El inicio del Clausura 2026 ha sido todo menos alentador para el Club América.
Luego de tres fechas disputadas en el Clausura 2026 de la Liga MX, las Águilas del Club América apenas han cosechado dos unidades de nueve posibles y siguen sin conocer el gol, un panorama que ha generado inquietud en Coapa y que ha colocado bajo fuerte escrutinio al técnico André Jardine, obligado a responder tras dos torneos consecutivos sin levantar un solo trofeo.
El pobre desempeño del Club América en el terreno de juego es solo una parte del problema. De acuerdo con información revelada por Carlos Ponce, periodista del diario RÉCORD, la situación al interior de la directiva azulcrema también atraviesa un momento delicado. Existen roces y diferencias internas provocadas por la alta exigencia del dueño del club, Emilio Azcárraga Jean, quien ha incrementado la presión ante la falta de resultados y la necesidad de recomponer el proyecto deportivo.
Según la fuente citada, Diego Ramírez no habría recibido de buena manera la forma en la que se manejó el más reciente mercado de transferencias, particularmente porque Joaquín Balcárcel habría priorizado la opinión del cuerpo técnico por encima de otras áreas en la toma de decisiones. Jardine fue pieza clave en la incorporación de Rodrigo Dourado y en la gestión para intentar concretar la llegada de Raphael Veiga al Club América, movimientos en los que Ramírez no habría tenido injerencia.
¿Quién es Joaquín Balcárcel?
Joaquín Balcárcel es una de las figuras directivas más influyentes en la estructura actual del Club América. Como Presidente del Segmento Fútbol de Grupo Ollamani, empresa propietaria del club, forma parte de la cúpula encargada de definir el rumbo deportivo e institucional, con participación directa en las decisiones estratégicas junto a Emilio Azcárraga. Su perfil ejecutivo se consolidó previamente en Televisa, experiencia que hoy se refleja en su peso dentro del proyecto futbolístico. Su gestión se enmarca en el contexto corporativo de Grupo Ollamani, actualmente listado en la Bolsa Mexicana de Valores, alineando la conducción deportiva del América con una visión empresarial integral.
Estas diferencias no surgieron de la noche a la mañana. El mismo reporte señala que el entrenador brasileño arrastra inconformidades desde mercados anteriores, especialmente por la manera en la que se resolvieron salidas y refuerzos.

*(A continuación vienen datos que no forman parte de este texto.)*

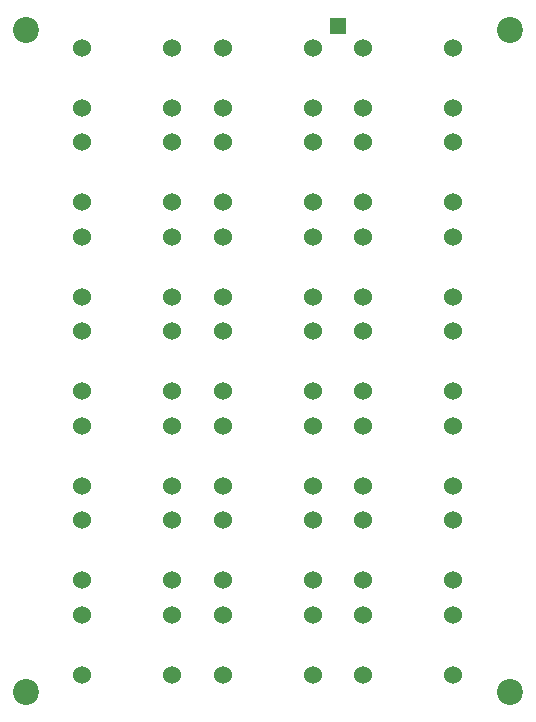
<source format=gbr>
%TF.GenerationSoftware,KiCad,Pcbnew,(6.0.4)*%
%TF.CreationDate,2022-10-14T21:25:15-05:00*%
%TF.ProjectId,KeyPad,4b657950-6164-42e6-9b69-6361645f7063,rev?*%
%TF.SameCoordinates,Original*%
%TF.FileFunction,Soldermask,Top*%
%TF.FilePolarity,Negative*%
%FSLAX46Y46*%
G04 Gerber Fmt 4.6, Leading zero omitted, Abs format (unit mm)*
G04 Created by KiCad (PCBNEW (6.0.4)) date 2022-10-14 21:25:15*
%MOMM*%
%LPD*%
G01*
G04 APERTURE LIST*
%ADD10C,2.200000*%
%ADD11R,1.350000X1.350000*%
%ADD12C,1.524000*%
G04 APERTURE END LIST*
D10*
%TO.C,REF\u002A\u002A*%
X134200000Y-123980000D03*
%TD*%
%TO.C,REF\u002A\u002A*%
X175200000Y-123980000D03*
%TD*%
%TO.C,REF\u002A\u002A*%
X175200000Y-67980000D03*
%TD*%
%TO.C,REF\u002A\u002A*%
X134200000Y-67980000D03*
%TD*%
D11*
%TO.C,REF\u002A\u002A*%
X160640000Y-67600000D03*
%TD*%
D12*
%TO.C,SW10*%
X150890000Y-90540000D03*
X158510000Y-90540000D03*
X158510000Y-85460000D03*
X150890000Y-85460000D03*
%TD*%
%TO.C,SW2*%
X146610000Y-82540000D03*
X138990000Y-82540000D03*
X146610000Y-77460000D03*
X138990000Y-77460000D03*
%TD*%
%TO.C,SW8*%
X158510000Y-74540000D03*
X150890000Y-74540000D03*
X158510000Y-69460000D03*
X150890000Y-69460000D03*
%TD*%
%TO.C,SW4*%
X138990000Y-98540000D03*
X146610000Y-98540000D03*
X138990000Y-93460000D03*
X146610000Y-93460000D03*
%TD*%
%TO.C,SW5*%
X146610000Y-106540000D03*
X138990000Y-106540000D03*
X138990000Y-101460000D03*
X146610000Y-101460000D03*
%TD*%
%TO.C,SW1*%
X146610000Y-74540000D03*
X138990000Y-74540000D03*
X146610000Y-69460000D03*
X138990000Y-69460000D03*
%TD*%
%TO.C,SW13*%
X150890000Y-114540000D03*
X158510000Y-114540000D03*
X150890000Y-109460000D03*
X158510000Y-109460000D03*
%TD*%
%TO.C,SW20*%
X162790000Y-114540000D03*
X170410000Y-114540000D03*
X170410000Y-109460000D03*
X162790000Y-109460000D03*
%TD*%
%TO.C,SW18*%
X162790000Y-98540000D03*
X170410000Y-98540000D03*
X170410000Y-93460000D03*
X162790000Y-93460000D03*
%TD*%
%TO.C,SW15*%
X170410000Y-74540000D03*
X162790000Y-74540000D03*
X162790000Y-69460000D03*
X170410000Y-69460000D03*
%TD*%
%TO.C,SW12*%
X158510000Y-106540000D03*
X150890000Y-106540000D03*
X150890000Y-101460000D03*
X158510000Y-101460000D03*
%TD*%
%TO.C,SW11*%
X158510000Y-98540000D03*
X150890000Y-98540000D03*
X158510000Y-93460000D03*
X150890000Y-93460000D03*
%TD*%
%TO.C,SW19*%
X170410000Y-106540000D03*
X162790000Y-106540000D03*
X162790000Y-101460000D03*
X170410000Y-101460000D03*
%TD*%
%TO.C,SW6*%
X138990000Y-114540000D03*
X146610000Y-114540000D03*
X146610000Y-109460000D03*
X138990000Y-109460000D03*
%TD*%
%TO.C,SW3*%
X146610000Y-90540000D03*
X138990000Y-90540000D03*
X138990000Y-85460000D03*
X146610000Y-85460000D03*
%TD*%
%TO.C,SW9*%
X150890000Y-82540000D03*
X158510000Y-82540000D03*
X150890000Y-77460000D03*
X158510000Y-77460000D03*
%TD*%
%TO.C,SW16*%
X162790000Y-82540000D03*
X170410000Y-82540000D03*
X170410000Y-77460000D03*
X162790000Y-77460000D03*
%TD*%
%TO.C,SW14*%
X150890000Y-122540000D03*
X158510000Y-122540000D03*
X158510000Y-117460000D03*
X150890000Y-117460000D03*
%TD*%
%TO.C,SW21*%
X170410000Y-122540000D03*
X162790000Y-122540000D03*
X162790000Y-117460000D03*
X170410000Y-117460000D03*
%TD*%
%TO.C,SW7*%
X146610000Y-122540000D03*
X138990000Y-122540000D03*
X138990000Y-117460000D03*
X146610000Y-117460000D03*
%TD*%
%TO.C,SW17*%
X170410000Y-90540000D03*
X162790000Y-90540000D03*
X162790000Y-85460000D03*
X170410000Y-85460000D03*
%TD*%
M02*

</source>
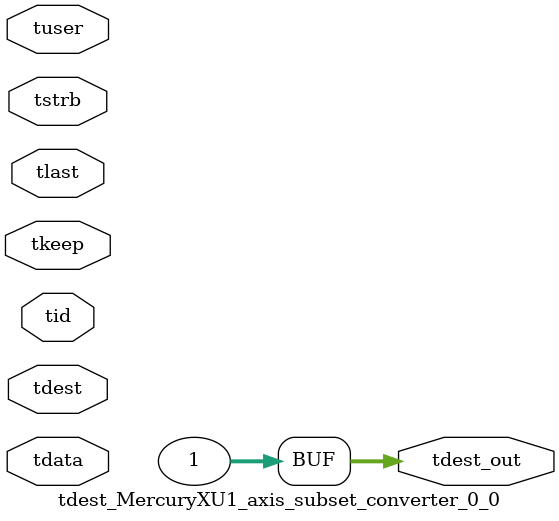
<source format=v>


`timescale 1ps/1ps

module tdest_MercuryXU1_axis_subset_converter_0_0 #
(
parameter C_S_AXIS_TDATA_WIDTH = 32,
parameter C_S_AXIS_TUSER_WIDTH = 0,
parameter C_S_AXIS_TID_WIDTH   = 0,
parameter C_S_AXIS_TDEST_WIDTH = 0,
parameter C_M_AXIS_TDEST_WIDTH = 32
)
(
input  [(C_S_AXIS_TDATA_WIDTH == 0 ? 1 : C_S_AXIS_TDATA_WIDTH)-1:0     ] tdata,
input  [(C_S_AXIS_TUSER_WIDTH == 0 ? 1 : C_S_AXIS_TUSER_WIDTH)-1:0     ] tuser,
input  [(C_S_AXIS_TID_WIDTH   == 0 ? 1 : C_S_AXIS_TID_WIDTH)-1:0       ] tid,
input  [(C_S_AXIS_TDEST_WIDTH == 0 ? 1 : C_S_AXIS_TDEST_WIDTH)-1:0     ] tdest,
input  [(C_S_AXIS_TDATA_WIDTH/8)-1:0 ] tkeep,
input  [(C_S_AXIS_TDATA_WIDTH/8)-1:0 ] tstrb,
input                                                                    tlast,
output [C_M_AXIS_TDEST_WIDTH-1:0] tdest_out
);

assign tdest_out = {5'b00001};

endmodule


</source>
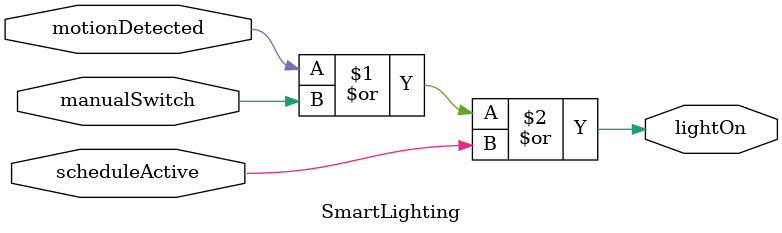
<source format=v>
module SmartLighting(
    input wire motionDetected,
    input wire manualSwitch,
    input wire scheduleActive,
    output wire lightOn
);
    assign lightOn = motionDetected | manualSwitch | scheduleActive;
endmodule
</source>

Jardine ha dejado claro, en distintos momentos, que no quedó conforme con las plantillas armadas en los últimos dos torneos, una molestia que hoy se refleja en la tensión interna.
A pesar del histórico tricampeonato, la realidad es que el plantel fue perdiendo profundidad y jerarquía con el paso de los semestres. Futbolistas determinantes como Jonathan Rodríguez, Julián Quiñones, Diego Valdés y Richard Sánchez abandonaron la institución, debilitando una base que fue clave en la etapa más exitosa reciente del club.
El desgaste terminó por pasar factura. América no solo se quedó sin el tetracampeonato, sino que también fracasó en otros objetivos prioritarios: no consiguió un nuevo título de Liga MX, quedó fuera del Campeón de Campeones, no logró trascender en Concacaf ni en la Leagues Cup y perdió la oportunidad de acceder al Mundial de Clubes. Todo ello ha incrementado la carga sobre un proyecto que hoy luce vulnerable.
En los pasillos de Coapa se habla de una fractura que aún no es irreversible, pero que podría derivar en movimientos importantes. Las diferencias entre Diego Ramírez y el cuerpo técnico de Jardine, principalmente en la planificación del plantel, mantienen en alerta a la directiva, que ya analiza escenarios a corto plazo.
Mientras Baños y González Iñárritu respaldan la labor de Ramírez, Balcárcel se ha inclinado más hacia la postura del estratega brasileño, una opinión que tiene peso dentro de la estructura del club.
Con Jardine liderando la planeación de los refuerzos más recientes y con la posición de Ramírez bajo revisión, el Club América atraviesa un periodo de definiciones clave. La falta de resultados, combinada con la inestabilidad interna, ha colocado al conjunto azulcrema en una encrucijada que podría marcar el rumbo del resto del año. En Coapa, el tiempo para corregir se acorta.